As for Trump himself, she believes his candidacy has initiated a much-needed reassessment of what it really means to be a Republican these days.
“I think it’s a correction that needs to happen, the Republican Party is so old and out of touch and he’s doing it a big favor by shaking it up to its root. It needs to happen,” she says.
That praise is hardly an endorsement.
When asked whom Barr plans to vote for in November, the comedian unabashedly confesses her plans to write in her own name on the ballot.
“I write myself in.

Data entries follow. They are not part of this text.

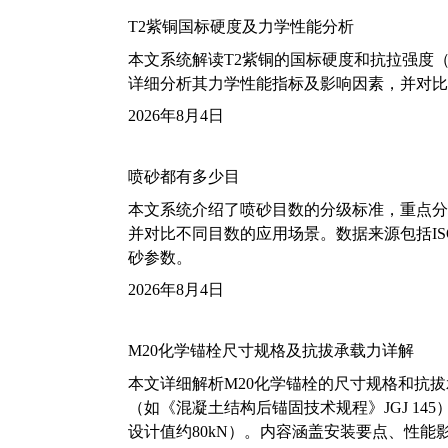
T2紫铜国标硬度及力学性能分析
本文系统解读T2紫铜的国标硬度和抗拉强度（包括T2
详细分析其力学性能指标及影响因素，并对比
2026年8月4日
喷砂都有多少目
本文系统介绍了喷砂目数的分级标准，重点分析了铝
并对比不同目数的应用场景。数据来源包括ISO
砂参数。
2026年8月4日
M20化学锚栓尺寸规格及抗拔承载力详解
本文详细解析M20化学锚栓的尺寸规格和抗
（如《混凝土结构后锚固技术规程》JGJ 14
设计值约80kN）。内容涵盖安装要点、性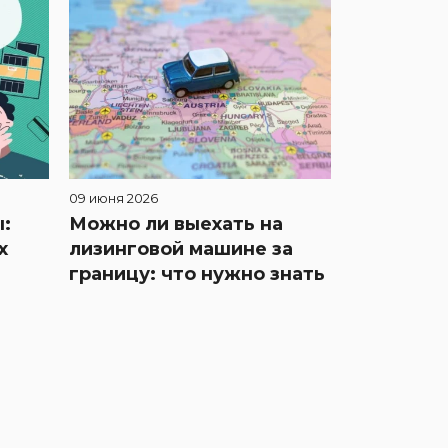
09 июня 2026
:
Можно ли выехать на
х
лизинговой машине за
границу: что нужно знать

I’ve declared myself the president for life,” she says quite cavalierly, making it difficult for this reporter to discern if she’s joking.
She’s probably not.
While Barr continues to do standup intermittently and has a documentary film, Roseanne for President, scheduled to come out this summer, she acknowledges that the glitz and glam days of Hollywood are well behind her.
“Oh, that’s over,” she says with a casual flick of her wrist when asked about her career as a comedian.
“Every now and then I want to work, but you know, I’m 63. I was lucky enough to have a great show that people liked,” she explains, adding that she’s essentially given up on the industry that never really embraced her in the first place, even as she was making them boatloads of money.
“When you break rules, you’re a rule breaker forever,” she says defiantly. “Why would I want to hang out with people who don’t speak the same language I do? They look at me like… I don’t know, it’s just weird.”
“Why do I want my life torn apart on the phone with lawyers instead of picking nuts in my nut farm [in Hawaii] and looking after my grandkids and jumping naked into my pool and drinking a lot and writing when I feel like writing? I have a life now. I’ll do something else someday. Or maybe I won’t. I don’t have to.”
And considering Roseanne Barr has spent a lifetime doing exactly what Roseanne Barr wants to do, it seems doubtful she’d want it any other way.